微纳结构对硅基超疏水表面冷凝特性的影响

Effect of Micro/Nano Structure on Condensation Characteristics of Hierarchical Superhydrophobic Silicon Surface

目的研究微米结构中心距对微纳二级结构超疏水硅表面热交换效率的影响。方法首先采用湿法腐蚀在硅表面构建中心距分别为22、24、26、28、30μm的微米四棱台结构,然后采用溶胶-凝胶法在表面涂覆疏水的纳米二氧化硅颗粒,获得微纳二级结构超疏水表面。通过表面接触角测量仪分析表面的湿润性,通过扫描电镜观察表面的微观形貌特征,使用光学显微镜观察冷凝小液滴自迁移现象,使用电子天平称量表面的冷凝集水质量。结果当纳米结构相同时,随着微米结构中心距的增加,液滴静态接触角减小,冷凝小液滴的自迁移频率变慢,相同时间段内,平均集水效率下降。当相对湿度大于90%时,会出现表面“淹没”现象。微纳二级结构超疏水硅表面(微米结构间距22μm)的集水效率是单独微米结构硅表面的1.38倍、单独纳米结构疏水表面的1.27倍、疏水硅光片表面的1.75倍、光二氧化硅亲水表面的3.6倍。结论当纳米结构相同时,在一定范围内适当减小微米结构的中心距,有助于增强微纳二级结构超疏水硅表面热交换效率。

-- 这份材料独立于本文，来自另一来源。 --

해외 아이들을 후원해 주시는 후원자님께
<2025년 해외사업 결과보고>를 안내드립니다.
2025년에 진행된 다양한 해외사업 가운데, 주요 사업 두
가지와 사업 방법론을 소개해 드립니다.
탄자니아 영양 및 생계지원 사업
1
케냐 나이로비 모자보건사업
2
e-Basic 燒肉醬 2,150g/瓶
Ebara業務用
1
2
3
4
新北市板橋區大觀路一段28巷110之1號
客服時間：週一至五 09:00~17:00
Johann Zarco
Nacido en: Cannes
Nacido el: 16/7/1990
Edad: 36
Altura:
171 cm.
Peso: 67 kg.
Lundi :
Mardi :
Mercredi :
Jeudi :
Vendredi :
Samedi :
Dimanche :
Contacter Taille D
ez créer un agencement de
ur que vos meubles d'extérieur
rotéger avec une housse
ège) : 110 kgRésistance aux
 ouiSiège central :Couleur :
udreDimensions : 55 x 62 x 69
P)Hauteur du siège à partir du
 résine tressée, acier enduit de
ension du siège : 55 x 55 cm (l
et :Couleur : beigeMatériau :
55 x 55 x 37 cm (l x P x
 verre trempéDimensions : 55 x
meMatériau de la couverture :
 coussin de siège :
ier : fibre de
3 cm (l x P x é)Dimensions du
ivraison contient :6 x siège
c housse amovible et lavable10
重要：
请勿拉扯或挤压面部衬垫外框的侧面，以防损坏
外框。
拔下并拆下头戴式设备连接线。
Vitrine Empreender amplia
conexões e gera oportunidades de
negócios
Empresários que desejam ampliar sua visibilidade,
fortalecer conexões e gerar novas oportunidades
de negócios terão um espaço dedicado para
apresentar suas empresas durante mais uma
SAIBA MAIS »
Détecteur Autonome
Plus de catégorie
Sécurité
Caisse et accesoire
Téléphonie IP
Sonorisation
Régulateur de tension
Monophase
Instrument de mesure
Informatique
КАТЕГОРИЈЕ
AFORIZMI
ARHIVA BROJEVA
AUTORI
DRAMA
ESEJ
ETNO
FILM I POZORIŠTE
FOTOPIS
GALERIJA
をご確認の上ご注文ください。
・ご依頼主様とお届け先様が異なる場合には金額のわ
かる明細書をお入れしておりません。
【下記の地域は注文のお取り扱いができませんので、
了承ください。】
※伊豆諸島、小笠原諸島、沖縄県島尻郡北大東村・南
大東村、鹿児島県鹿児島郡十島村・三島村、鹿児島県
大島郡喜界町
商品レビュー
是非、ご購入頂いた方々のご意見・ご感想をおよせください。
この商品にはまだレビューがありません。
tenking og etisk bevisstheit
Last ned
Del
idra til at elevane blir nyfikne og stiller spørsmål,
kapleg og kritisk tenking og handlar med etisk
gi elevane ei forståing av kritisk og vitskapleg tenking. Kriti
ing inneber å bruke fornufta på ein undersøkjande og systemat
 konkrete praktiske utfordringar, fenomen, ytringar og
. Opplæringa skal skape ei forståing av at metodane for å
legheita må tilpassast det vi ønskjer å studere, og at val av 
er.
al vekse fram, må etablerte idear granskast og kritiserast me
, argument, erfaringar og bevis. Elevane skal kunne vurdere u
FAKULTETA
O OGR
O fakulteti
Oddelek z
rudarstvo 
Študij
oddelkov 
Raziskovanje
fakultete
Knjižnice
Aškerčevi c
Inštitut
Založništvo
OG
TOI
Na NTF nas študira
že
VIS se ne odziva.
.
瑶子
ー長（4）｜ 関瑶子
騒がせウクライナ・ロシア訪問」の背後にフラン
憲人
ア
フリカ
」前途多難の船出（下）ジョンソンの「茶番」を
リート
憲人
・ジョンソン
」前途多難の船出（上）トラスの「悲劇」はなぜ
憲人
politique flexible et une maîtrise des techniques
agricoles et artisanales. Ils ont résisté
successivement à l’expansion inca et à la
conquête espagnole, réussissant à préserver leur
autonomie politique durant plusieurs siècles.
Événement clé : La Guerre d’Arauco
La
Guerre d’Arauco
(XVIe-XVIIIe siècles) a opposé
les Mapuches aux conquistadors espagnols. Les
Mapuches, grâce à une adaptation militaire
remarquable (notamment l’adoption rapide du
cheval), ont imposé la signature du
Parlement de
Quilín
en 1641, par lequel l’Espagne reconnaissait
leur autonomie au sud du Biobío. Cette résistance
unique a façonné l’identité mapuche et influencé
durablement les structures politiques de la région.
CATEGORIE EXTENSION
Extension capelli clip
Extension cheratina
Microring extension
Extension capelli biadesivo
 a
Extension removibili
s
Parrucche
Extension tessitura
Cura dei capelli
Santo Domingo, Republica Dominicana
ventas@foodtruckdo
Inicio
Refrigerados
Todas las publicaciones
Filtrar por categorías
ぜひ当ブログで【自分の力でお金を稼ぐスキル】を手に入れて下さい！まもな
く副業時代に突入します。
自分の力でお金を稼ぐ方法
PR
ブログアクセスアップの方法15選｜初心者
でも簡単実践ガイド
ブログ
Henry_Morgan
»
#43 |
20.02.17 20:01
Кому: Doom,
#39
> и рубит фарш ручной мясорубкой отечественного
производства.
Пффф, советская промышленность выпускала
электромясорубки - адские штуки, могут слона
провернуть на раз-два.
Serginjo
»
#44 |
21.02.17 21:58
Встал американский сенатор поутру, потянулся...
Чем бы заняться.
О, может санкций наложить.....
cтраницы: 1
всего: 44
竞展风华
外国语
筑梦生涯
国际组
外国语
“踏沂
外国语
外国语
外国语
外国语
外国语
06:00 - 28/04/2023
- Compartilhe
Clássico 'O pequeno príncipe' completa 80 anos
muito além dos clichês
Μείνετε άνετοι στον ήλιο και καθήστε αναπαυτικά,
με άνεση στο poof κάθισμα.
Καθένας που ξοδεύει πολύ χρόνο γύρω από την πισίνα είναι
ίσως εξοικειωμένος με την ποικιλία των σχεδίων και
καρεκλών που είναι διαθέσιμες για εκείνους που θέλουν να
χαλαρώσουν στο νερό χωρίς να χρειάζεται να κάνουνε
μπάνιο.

The work aims to study the influence of microstructure center distance on heat transfer performance of micronano hierarchical superhydrophobic silicon surface.The wet etching was applied to construct micro-nano pyramid structures with center distance of 22,24,26,28 and 30 μm on the silicon surface and then sol-gel method was used to coat hydrophobic nano silica particles to obtain micro-nano hierarchical superhydrophobic surface.The wettability and microtopography characteristics of the superhydrophobic silicon surface were analyzed by contact angle meter and scanning electron microscope. Spontaneous migration of small condensate droplets was observed by optical microscope.The electronic balance was used to measure the mass of the collected condensation water.For the same nanostructure,with the increase of microstructure center distance,the static contact angle of droplets became smaller,the spontaneous migration of small condensate droplets became slower and the average water collection efficiency decreased within the same period.Flooding was observed when relative humidity was larger than 90%.The water collection efficiency of the micro-nano structured hierarchical superhydrophobic silicon surface (22 μm micro-distance) was 1.38 times as large as that of the monolayer microstructure Si surface,1.27 times as large as that of the monolayer nanostructure hydrophobic surface,1.75 times as large as that of the hydrophobic smooth Si surface and 3.6 times as large as that of the hydrophilic smooth SiO2 surface.For the same nanostructure,reducing the microstructure spacing is helpful to enhance the surface heat exchange efficiency of hierarchical superhydrophobic silicon surface.